Supplied data START
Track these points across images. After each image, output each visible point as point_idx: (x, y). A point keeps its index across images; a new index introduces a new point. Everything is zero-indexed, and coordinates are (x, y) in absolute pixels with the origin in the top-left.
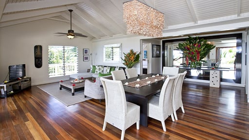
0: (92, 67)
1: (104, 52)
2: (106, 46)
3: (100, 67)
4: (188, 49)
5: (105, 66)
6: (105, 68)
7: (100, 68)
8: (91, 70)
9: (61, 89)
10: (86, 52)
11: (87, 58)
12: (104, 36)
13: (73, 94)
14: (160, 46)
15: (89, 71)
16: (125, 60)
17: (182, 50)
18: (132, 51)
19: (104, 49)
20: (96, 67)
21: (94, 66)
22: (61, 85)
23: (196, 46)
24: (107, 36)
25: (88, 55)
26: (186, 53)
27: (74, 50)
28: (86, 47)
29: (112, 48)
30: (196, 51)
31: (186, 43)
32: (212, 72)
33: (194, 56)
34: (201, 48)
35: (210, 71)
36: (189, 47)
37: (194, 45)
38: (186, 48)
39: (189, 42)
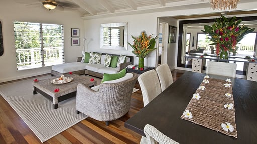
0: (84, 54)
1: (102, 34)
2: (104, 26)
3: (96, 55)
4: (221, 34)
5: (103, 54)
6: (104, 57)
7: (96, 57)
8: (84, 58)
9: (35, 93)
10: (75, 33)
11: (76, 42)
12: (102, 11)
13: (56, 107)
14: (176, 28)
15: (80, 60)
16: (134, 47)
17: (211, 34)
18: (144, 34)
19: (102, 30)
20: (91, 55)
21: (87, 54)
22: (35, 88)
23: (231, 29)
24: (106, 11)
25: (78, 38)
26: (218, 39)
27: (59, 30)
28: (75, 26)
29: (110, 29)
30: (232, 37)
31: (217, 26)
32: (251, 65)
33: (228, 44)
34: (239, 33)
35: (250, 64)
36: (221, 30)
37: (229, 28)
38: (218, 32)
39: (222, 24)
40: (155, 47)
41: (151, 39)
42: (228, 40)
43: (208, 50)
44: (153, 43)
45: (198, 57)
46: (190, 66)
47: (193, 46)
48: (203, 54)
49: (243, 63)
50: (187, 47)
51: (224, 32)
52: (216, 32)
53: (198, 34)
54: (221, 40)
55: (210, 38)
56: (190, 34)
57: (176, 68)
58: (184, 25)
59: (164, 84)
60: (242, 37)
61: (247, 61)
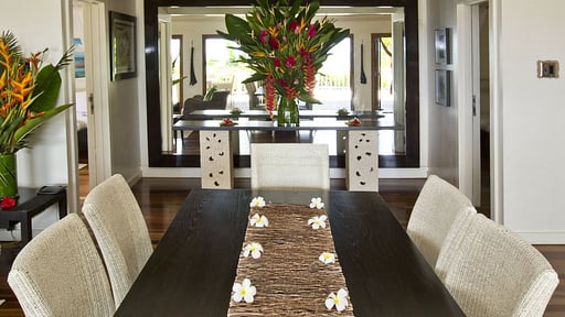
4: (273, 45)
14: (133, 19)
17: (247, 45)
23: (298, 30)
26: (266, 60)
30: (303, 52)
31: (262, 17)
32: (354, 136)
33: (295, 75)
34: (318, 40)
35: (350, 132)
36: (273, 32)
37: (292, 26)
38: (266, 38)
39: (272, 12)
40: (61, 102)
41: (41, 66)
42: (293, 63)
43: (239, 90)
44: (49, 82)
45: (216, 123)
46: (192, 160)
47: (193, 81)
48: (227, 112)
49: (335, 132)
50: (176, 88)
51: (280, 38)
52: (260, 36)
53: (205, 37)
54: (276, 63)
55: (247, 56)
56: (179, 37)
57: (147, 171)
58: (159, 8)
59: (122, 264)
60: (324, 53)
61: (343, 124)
Supplied data END
Supplied data START
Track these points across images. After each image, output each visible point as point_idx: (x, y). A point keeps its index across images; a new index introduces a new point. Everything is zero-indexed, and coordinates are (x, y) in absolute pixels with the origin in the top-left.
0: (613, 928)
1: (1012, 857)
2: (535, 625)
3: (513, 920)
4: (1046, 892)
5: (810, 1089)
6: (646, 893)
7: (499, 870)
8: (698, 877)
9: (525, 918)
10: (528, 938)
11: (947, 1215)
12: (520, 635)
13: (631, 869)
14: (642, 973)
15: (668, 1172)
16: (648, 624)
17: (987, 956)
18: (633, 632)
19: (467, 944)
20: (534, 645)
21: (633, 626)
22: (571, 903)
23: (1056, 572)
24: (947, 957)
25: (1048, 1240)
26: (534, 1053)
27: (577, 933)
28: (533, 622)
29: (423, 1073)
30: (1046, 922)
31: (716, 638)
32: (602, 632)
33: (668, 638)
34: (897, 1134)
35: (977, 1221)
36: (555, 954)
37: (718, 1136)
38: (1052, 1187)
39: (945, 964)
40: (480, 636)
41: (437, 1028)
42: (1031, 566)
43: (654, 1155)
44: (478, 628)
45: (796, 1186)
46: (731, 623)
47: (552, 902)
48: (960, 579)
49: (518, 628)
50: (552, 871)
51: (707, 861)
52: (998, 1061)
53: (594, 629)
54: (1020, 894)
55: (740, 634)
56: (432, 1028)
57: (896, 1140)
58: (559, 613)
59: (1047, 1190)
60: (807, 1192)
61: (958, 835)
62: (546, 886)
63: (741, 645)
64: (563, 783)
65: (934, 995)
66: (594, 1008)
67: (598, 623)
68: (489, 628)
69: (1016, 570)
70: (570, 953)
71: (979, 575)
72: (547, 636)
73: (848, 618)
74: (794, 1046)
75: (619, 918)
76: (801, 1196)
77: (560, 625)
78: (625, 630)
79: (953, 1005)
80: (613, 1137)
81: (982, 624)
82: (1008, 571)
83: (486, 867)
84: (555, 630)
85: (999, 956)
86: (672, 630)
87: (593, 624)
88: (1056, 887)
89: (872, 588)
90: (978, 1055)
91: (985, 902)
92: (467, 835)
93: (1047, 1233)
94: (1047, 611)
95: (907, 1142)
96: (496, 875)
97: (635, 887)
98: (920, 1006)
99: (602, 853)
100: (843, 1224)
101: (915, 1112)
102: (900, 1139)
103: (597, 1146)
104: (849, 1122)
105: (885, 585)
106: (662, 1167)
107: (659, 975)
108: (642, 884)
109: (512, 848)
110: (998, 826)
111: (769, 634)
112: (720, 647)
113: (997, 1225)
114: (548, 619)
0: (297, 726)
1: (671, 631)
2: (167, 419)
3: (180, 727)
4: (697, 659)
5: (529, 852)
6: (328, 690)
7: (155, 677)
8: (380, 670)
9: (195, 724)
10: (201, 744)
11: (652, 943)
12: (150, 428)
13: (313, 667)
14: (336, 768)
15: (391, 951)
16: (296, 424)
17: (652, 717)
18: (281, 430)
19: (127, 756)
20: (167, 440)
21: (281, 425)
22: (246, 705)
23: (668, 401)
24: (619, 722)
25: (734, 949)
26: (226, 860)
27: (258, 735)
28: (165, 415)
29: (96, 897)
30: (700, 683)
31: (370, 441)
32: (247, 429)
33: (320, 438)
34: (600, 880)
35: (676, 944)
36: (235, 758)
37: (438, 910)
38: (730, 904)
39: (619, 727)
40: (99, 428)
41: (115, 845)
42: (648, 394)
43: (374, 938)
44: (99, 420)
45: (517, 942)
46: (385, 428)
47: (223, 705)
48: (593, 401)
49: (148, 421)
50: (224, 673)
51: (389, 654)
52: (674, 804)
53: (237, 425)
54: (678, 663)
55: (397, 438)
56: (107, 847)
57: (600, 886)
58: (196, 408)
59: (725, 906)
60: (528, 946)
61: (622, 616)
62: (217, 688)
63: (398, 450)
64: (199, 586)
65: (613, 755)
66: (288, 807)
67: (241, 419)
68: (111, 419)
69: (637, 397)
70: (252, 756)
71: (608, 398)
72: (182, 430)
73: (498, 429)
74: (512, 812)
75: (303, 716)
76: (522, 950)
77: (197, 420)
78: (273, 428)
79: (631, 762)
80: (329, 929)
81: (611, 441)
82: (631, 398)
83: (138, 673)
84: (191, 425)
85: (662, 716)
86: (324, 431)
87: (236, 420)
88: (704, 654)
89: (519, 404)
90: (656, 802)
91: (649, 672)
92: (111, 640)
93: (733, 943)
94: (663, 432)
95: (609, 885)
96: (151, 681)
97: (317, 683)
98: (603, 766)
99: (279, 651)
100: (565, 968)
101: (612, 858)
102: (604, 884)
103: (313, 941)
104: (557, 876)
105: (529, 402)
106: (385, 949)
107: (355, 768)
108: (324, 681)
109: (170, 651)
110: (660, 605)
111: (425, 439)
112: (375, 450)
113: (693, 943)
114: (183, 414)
Supplied data END
**The task**
Using the data above, print only the lines starting at the one with "35: (210, 71)" and ending at the one with "60: (242, 37)", exactly as they stand, minus the pictures.

**Output of the exercise**
35: (210, 71)
36: (189, 47)
37: (194, 45)
38: (186, 48)
39: (189, 42)
0: (84, 54)
1: (102, 34)
2: (104, 26)
3: (96, 55)
4: (221, 34)
5: (103, 54)
6: (104, 57)
7: (96, 57)
8: (84, 58)
9: (35, 93)
10: (75, 33)
11: (76, 42)
12: (102, 11)
13: (56, 107)
14: (176, 28)
15: (80, 60)
16: (134, 47)
17: (211, 34)
18: (144, 34)
19: (102, 30)
20: (91, 55)
21: (87, 54)
22: (35, 88)
23: (231, 29)
24: (106, 11)
25: (78, 38)
26: (218, 39)
27: (59, 30)
28: (75, 26)
29: (110, 29)
30: (232, 37)
31: (217, 26)
32: (251, 65)
33: (228, 44)
34: (239, 33)
35: (250, 64)
36: (221, 30)
37: (229, 28)
38: (218, 32)
39: (222, 24)
40: (155, 47)
41: (151, 39)
42: (228, 40)
43: (208, 50)
44: (153, 43)
45: (198, 57)
46: (190, 66)
47: (193, 46)
48: (203, 54)
49: (243, 63)
50: (187, 47)
51: (224, 32)
52: (216, 32)
53: (198, 34)
54: (221, 40)
55: (210, 38)
56: (190, 34)
57: (176, 68)
58: (184, 25)
59: (164, 84)
60: (242, 37)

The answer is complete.